There's a reason they were selling a pretty talk stack of these for $2 a pop at a local salvage market. What should be a good story - the complicated relationship between France and the United States nee the 13 North American colonies in the context of Great Powers relationships - is completely botched by poor historical research and some of the most hackneyed writing I've seen.
Sure, Unger has the facts more or less straight, and there's no doubt that French support for the American Revolution was motivated less by love for freedom and democracy (absolute monarchs surely harbor these sentiments, no?) and more by the worldwide game of Empire in which they were competing (and losing) to Britannia. The French monarchy was decadent, and they had every intention of trying to reassert the claims of Empire in the New World. Yes. But to jump from that to characterizing that as a "plot against America" - and more significantly, a plot against Americans - is in no way warranted by the research, and reducing French "anti-Americanism" (in itself a complicated phenomenon that goes beyond "they hate everything about us because...").
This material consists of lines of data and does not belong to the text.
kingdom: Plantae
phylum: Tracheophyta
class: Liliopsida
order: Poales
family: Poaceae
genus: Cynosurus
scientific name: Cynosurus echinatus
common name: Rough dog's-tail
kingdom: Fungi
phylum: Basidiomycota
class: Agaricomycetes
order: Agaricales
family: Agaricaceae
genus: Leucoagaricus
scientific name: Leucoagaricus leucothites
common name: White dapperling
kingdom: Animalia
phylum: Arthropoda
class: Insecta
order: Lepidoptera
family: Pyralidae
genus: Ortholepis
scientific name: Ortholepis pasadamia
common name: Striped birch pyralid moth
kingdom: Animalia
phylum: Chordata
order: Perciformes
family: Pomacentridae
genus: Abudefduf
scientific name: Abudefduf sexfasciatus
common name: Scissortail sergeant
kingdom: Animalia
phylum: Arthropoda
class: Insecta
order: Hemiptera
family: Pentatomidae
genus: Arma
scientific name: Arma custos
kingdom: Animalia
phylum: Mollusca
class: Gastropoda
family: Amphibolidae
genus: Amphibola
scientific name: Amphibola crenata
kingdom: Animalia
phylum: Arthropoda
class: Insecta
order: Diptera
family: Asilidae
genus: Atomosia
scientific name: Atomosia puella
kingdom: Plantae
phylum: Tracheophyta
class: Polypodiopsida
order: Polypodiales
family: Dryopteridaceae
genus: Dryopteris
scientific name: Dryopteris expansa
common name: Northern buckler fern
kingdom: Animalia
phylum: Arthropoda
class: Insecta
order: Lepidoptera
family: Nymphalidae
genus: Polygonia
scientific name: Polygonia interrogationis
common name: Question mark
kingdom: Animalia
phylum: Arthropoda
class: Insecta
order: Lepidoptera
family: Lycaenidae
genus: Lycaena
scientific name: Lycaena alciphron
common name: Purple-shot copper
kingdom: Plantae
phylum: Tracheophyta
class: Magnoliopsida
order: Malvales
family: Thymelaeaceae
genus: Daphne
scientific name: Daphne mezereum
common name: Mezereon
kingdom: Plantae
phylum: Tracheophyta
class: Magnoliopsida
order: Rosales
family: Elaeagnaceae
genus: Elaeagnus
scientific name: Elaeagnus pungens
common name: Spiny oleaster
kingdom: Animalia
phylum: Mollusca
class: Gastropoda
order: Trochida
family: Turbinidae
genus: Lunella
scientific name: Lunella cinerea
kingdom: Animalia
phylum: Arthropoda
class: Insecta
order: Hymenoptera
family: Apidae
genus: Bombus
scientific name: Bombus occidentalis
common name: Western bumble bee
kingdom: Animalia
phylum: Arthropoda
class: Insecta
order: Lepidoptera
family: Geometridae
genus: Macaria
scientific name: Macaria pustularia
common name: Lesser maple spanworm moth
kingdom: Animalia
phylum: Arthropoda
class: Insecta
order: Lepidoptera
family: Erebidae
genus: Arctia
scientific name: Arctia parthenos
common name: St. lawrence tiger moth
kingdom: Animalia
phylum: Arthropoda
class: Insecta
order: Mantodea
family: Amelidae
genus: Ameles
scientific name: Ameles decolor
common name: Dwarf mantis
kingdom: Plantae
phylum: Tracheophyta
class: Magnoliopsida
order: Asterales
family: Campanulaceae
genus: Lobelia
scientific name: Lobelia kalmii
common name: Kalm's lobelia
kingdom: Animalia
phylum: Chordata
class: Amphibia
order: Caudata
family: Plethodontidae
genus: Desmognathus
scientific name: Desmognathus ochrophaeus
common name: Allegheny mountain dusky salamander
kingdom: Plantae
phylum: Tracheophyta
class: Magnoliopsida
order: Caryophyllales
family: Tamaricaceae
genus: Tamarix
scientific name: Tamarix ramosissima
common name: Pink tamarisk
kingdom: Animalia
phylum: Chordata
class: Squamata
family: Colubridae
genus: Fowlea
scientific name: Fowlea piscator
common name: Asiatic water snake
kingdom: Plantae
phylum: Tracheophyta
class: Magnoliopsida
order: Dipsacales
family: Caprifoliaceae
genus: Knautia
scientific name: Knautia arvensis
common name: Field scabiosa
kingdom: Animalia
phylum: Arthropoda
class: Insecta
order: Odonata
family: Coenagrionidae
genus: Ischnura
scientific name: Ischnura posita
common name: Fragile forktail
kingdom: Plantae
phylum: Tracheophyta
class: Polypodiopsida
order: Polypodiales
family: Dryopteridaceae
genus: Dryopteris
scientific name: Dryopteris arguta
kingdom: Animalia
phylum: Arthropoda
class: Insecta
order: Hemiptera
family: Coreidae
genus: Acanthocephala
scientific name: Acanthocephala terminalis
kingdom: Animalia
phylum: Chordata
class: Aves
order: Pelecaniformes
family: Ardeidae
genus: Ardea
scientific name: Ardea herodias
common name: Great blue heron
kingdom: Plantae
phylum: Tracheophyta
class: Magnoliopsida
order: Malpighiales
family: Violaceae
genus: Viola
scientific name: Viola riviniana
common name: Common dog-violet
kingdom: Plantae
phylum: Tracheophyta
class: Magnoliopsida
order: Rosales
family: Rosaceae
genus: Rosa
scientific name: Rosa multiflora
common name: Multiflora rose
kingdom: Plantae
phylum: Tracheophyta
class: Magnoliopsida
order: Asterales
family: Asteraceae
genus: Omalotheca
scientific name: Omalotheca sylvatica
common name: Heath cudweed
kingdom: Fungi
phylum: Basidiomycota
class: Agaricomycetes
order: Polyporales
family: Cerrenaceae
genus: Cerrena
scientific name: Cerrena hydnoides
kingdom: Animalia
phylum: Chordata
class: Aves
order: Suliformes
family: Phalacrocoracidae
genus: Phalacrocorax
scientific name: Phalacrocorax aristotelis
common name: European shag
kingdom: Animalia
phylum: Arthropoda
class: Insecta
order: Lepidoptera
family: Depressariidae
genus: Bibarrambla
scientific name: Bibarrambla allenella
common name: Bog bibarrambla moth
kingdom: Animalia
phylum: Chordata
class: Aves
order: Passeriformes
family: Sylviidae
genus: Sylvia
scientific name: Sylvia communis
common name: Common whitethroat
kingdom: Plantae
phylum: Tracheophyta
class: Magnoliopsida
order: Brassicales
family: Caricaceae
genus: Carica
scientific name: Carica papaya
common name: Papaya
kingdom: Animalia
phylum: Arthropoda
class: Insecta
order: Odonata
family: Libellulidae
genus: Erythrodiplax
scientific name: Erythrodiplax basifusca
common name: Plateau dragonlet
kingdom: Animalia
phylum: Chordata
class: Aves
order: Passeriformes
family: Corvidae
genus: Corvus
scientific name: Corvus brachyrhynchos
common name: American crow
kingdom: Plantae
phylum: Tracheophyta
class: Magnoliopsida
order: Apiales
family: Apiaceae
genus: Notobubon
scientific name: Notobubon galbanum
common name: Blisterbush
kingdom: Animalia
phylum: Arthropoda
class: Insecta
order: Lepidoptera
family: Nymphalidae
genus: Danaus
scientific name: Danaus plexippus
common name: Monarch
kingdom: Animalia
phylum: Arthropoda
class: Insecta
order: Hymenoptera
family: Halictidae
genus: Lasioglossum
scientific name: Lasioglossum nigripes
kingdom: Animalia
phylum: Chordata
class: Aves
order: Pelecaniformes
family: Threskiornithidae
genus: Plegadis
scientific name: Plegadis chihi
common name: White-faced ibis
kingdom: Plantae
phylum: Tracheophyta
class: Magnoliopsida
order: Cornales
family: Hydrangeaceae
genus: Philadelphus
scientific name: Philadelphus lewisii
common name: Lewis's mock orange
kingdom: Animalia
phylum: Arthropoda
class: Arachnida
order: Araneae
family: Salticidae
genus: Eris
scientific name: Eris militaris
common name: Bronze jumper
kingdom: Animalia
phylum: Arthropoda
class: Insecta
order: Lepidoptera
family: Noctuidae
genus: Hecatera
Even with the poor and unsystematic historical analysis, I would've given this book a chance, if just to familiarize with the point of view and how it's arrived at. But then I read this line in describing the French enthusiasm for the American cause in the early days of the Revolutionary War: "Unarmed American farmers had displayed more courage than kings, cried critics of the crown, and demonstrated the vulnerability of the vaunted English Army." There is, of course, no source cited for these "critics," but more significantly, no one would have characterized one of the sides in an armed conflict as "unarmed." There are other moments of titillating detail which serve to stoke anger at the French aristocracy (and nation) rather than to illuminate the narrative. Unger relies on a lazy use of cliched tropes, and makes no attempt to use them in interesting, or even in accurate kind of ways. His credibility is just dashed at this point, and I wasn't able to make it past page 90 before I felt like this was a complete waste of my time.
Don't even bother picking this up out of a free box.